Best Defense
Thomas E. Ricks' daily take on national security.

The unraveling: Don’t look now, but somebody is whacking the Sons of Iraq

A friend in Iraq writes: The Sahwa movement is in real trouble, and that means trouble for Iraq’s security. For the past few months and with growing frequency as of late, Sahwa leaders and rank and file members have been the targets of sophisticated assassinations. Some have been killed by gunmen armed with silenced weapons ...

bitmask / Flickr.com
bitmask / Flickr.com
bitmask / Flickr.com

A friend in Iraq writes:

A friend in Iraq writes:

The Sahwa movement is in real trouble, and that means trouble for Iraq’s security. For the past few months and with growing frequency as of late, Sahwa leaders and rank and file members have been the targets of sophisticated assassinations. Some have been killed by gunmen armed with silenced weapons and others by bombs planted on their cars or homes. This violence is not random. These are targeted attacks aimed at a critical group within Iraq’s social and security fabric. And the government doesn’t seem to be doing much to stop it.

For background, the Sahwa — or Awakening — Movement, began in al-Anbar province in late 2005 when a Sunni tribe on the Syrian border got into a turf war with a neighboring al Qaeda-allied group. The tribe ran a profitable smuggling operation across the border, and its members decided working with U.S. forces (who presumably overlooked the smuggling) would get them the weapons and training they needed to clear their territory.

The idea caught on, and by 2008 there were a total of over 100,000 Sahwa forces — also known as Sons of Iraq — in nine of Iraq’s most dangerous provinces. Many of these SOIs were drawn from the ranks of the very Sunni insurgents they were tasked by the U.S. with rounding up, an arrangement that made them highly effective but won them a long list of enemies. And of course it was impossible to ensure that every SOI had actually severed ties with the insurgency — rumors of double agents persisted.

DATA BELOW
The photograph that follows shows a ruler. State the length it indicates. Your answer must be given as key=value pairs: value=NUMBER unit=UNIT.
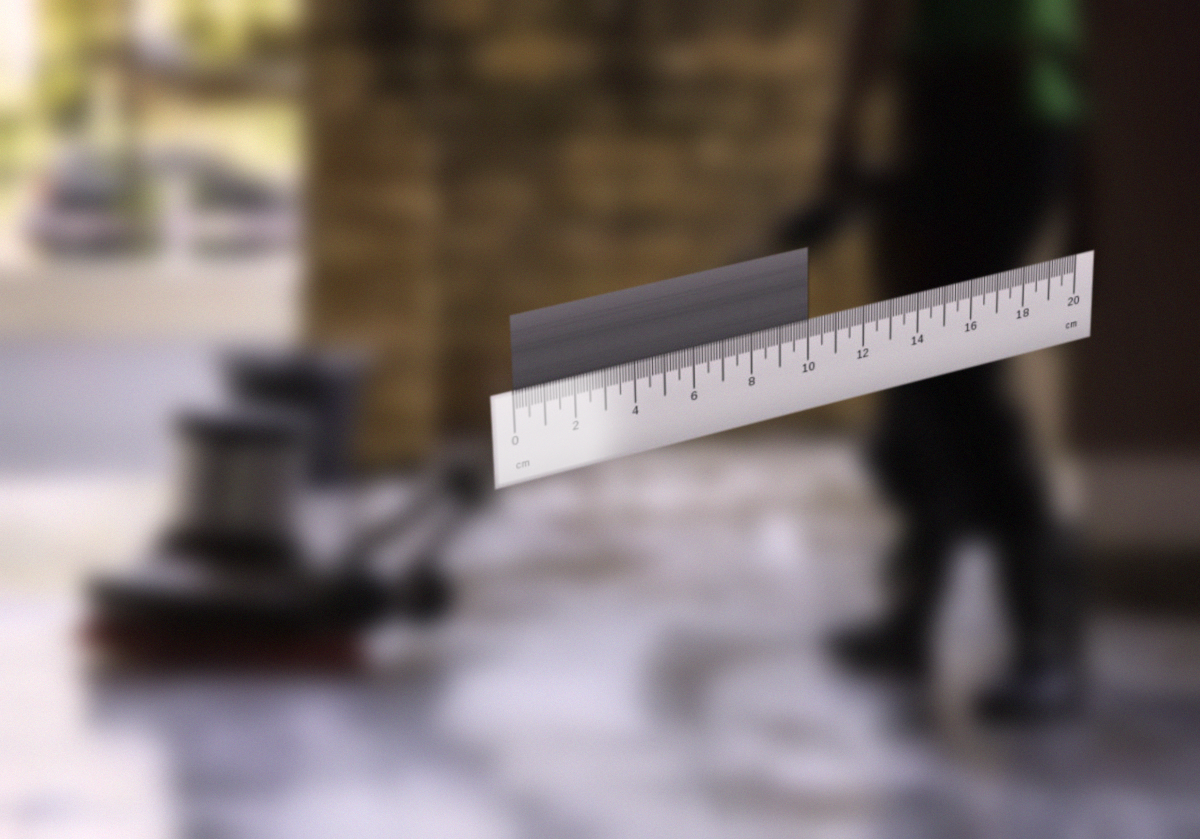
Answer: value=10 unit=cm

DESCRIPTION OF THE TASK
In the article on the Sons of Iraq, change "Sahwa" to "Awakening" wherever it occurs in the part that opens with "A friend in Iraq writes: The" and closes with "silenced weapons ...", then write out that part.

REPLY
A friend in Iraq writes: The Awakening movement is in real trouble, and that means trouble for Iraq’s security. For the past few months and with growing frequency as of late, Awakening leaders and rank and file members have been the targets of sophisticated assassinations. Some have been killed by gunmen armed with silenced weapons ...